On his show Tuesday night, Sean Hannity took note of Chris Hayes‘ controversial comment over the weekend, in which he said he was “uncomfortable” calling those in the military “heroes” (he later apologized). The panel collectively agreed that Hayes was wrong, and that an apology was in order — while also noting that there should be more outrage about the issue.
Hayes’ comment was:
“I feel… uncomfortable, about the word because it seems to me that it is so rhetorically proximate to justifications for more war. Um, and, I don’t want to obviously desecrate or disrespect memory of anyone that’s fallen, and obviously there are individual circumstances in which there is genuine, tremendous heroism, you know, hail of gunfire, rescuing fellow soldiers, and things like that. But it seems to me that we marshal this word in a way that is problematic. But maybe I’m wrong about that.”
Michael Ghouse, of the America Together Foundation, defended Hayes’ right to express his opinion, but noted that Hayes’ opinion is wrong. “He made a big mistake,” Ghouse said. “But I have to defend him for one reason.” That being the freedom of speech. Even though he is wrong, we “should honor his opinions.” Hannity said the issue is the mentality on the Left that has “seemingly contempt and a lack of understanding for the price that has been paid for them on NBC News to make one idiotic, stupid statement after another.” The freedom comes from the people he’s reluctant to call heroes, he said.

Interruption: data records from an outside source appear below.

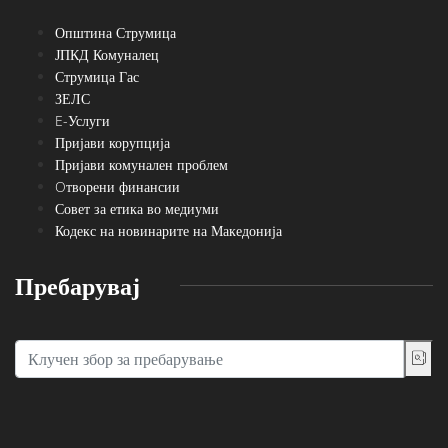
Општина Струмица
ЈПКД Комуналец
Струмица Гас
ЗЕЛС
E-Услуги
Пријави корупција
Пријави комунален проблем
Oтворени финансии
Совет за етика во медиуми
Кодекс на новинарите на Македонија
Пребарувај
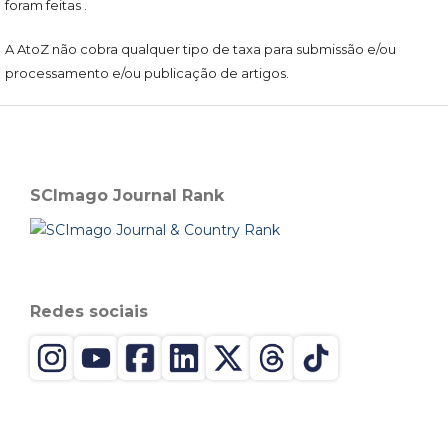
foram feitas .
A AtoZ não cobra qualquer tipo de taxa para submissão e/ou
processamento e/ou publicação de artigos.
SCImago Journal Rank
Redes sociais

Lt. Gen. Thomas McInerney called Hayes “a jerk.” Those in the military don’t make the decision about going to war, he said. Political leaders do. “They are heroes in anybody’s book,” he said. They are why we’re a great nation, he said, not because we have “scumbags” that MSNBC puts on the air.
Ghouse and Hannity then clashed as Ghouse brought up Abu Ghraib and incidents that portray the military in a bad light. Hannity countered with war successes, criticizing the mention of “isolated” incidents. Ghouse did say Hayes owes an apology, agreeing with McInerney that military members don’t make the political decisions.
Hannity further criticized Hayes for only issuing a written apology, not going on the air. He and McInerney agreed that we ought to be outraged.